What is really new? Not much.
You remember our advice, dear reader? Sell stocks on rallies. Well…what are you waiting for?
And if we were speculators we’d be selling stocks…even stocks we didn’t own. Because we have here an opportunity. The market is rising on hope, not on reality. And today, it might rise a bit more…
…until it finally realizes that there is no really good reason to be so bullish.
Stocks are bits of businesses. And businesses do not make more money just because the central banks print money. If this were not so, a few years ago, Zimbabwe’s companies would have been the most profitable on earth. Under the leadership of Gideon Gono, the central bank of Zimbabwe was printing up trillion-dollar notes and handing them out all over town. Trouble was, you couldn’t even buy a cup of coffee with them. In fact, you couldn’t buy a cup of coffee anyway…the whole economy was in such disarray nobody could get any coffee. Or anything else.
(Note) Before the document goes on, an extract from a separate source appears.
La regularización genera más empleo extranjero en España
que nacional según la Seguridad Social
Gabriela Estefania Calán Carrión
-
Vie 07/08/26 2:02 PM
That was at the end. At the beginning money-printing works miracles.
But businesses do not operate in the realm of the mysterious or the sacred. They are remarkably down-to-earth undertakings. They’re real enterprises with real revenues and real expenses. They make money by selling goods and services. And, taken all together, they only make as much money as the economy itself allows. In other words, it’s not possible for all the businesses to do better than the economy that supports them.
So, now we can ask you a question: will the economies of the world’s countries do better, now that the central banks have announced they will print more money?
Or will they do worse?
It’s hard to say. But by our reckoning, the world is in the grip of a major correction. Among the things the correction is likely to correct is the money system…in which central banks have the power to create “money” out of thin air.
Would the correction correct something that didn’t need correction? If central bankers refused to print money there would be no need to correct them, would there? So this latest announcement just confirms what we thought all along.
Printing money is easier than raising taxes. It is also easier than borrowing…especially when lenders get wary. All that stands in the way is the integrity of the central bankers themselves.